*Material for this exercise:*
>>>
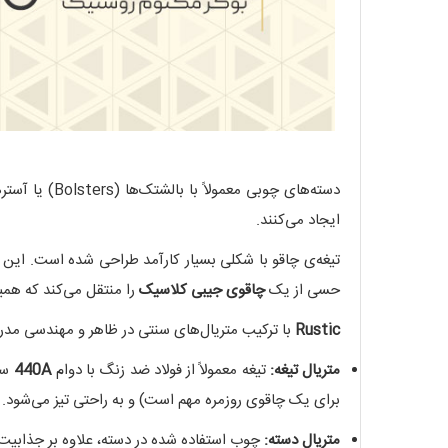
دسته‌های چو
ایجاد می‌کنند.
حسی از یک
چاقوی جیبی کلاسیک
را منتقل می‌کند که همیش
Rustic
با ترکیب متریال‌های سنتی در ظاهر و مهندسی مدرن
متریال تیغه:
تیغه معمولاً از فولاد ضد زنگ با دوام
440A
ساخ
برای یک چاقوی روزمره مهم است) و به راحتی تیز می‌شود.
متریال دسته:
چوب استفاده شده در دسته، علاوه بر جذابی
<<<
>>>
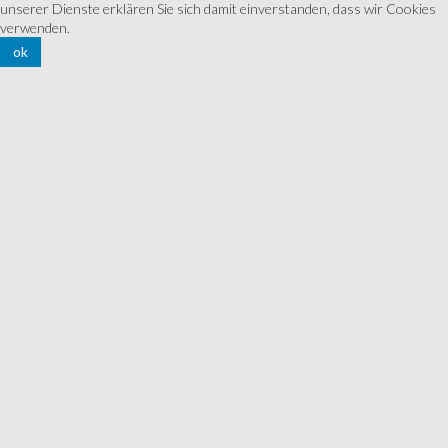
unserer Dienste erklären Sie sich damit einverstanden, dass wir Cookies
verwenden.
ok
<<<
>>>
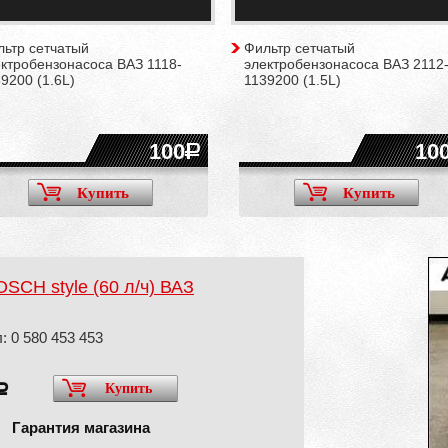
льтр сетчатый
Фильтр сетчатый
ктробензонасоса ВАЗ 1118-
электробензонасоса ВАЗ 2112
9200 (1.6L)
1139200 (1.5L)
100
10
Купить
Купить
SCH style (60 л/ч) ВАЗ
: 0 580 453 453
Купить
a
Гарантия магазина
<<<
*Instructions to follow:* Exact duplication is required for the lines above, from the line that contains "برای یک چاقوی" to the line that contains "چوب استفاده شده در دسته، علاوه بر جذابی", inclusive; omit all others.

*Response for this exercise:*
برای یک چاقوی روزمره مهم است) و به راحتی تیز می‌شود.
متریال دسته:
چوب استفاده شده در دسته، علاوه بر جذابی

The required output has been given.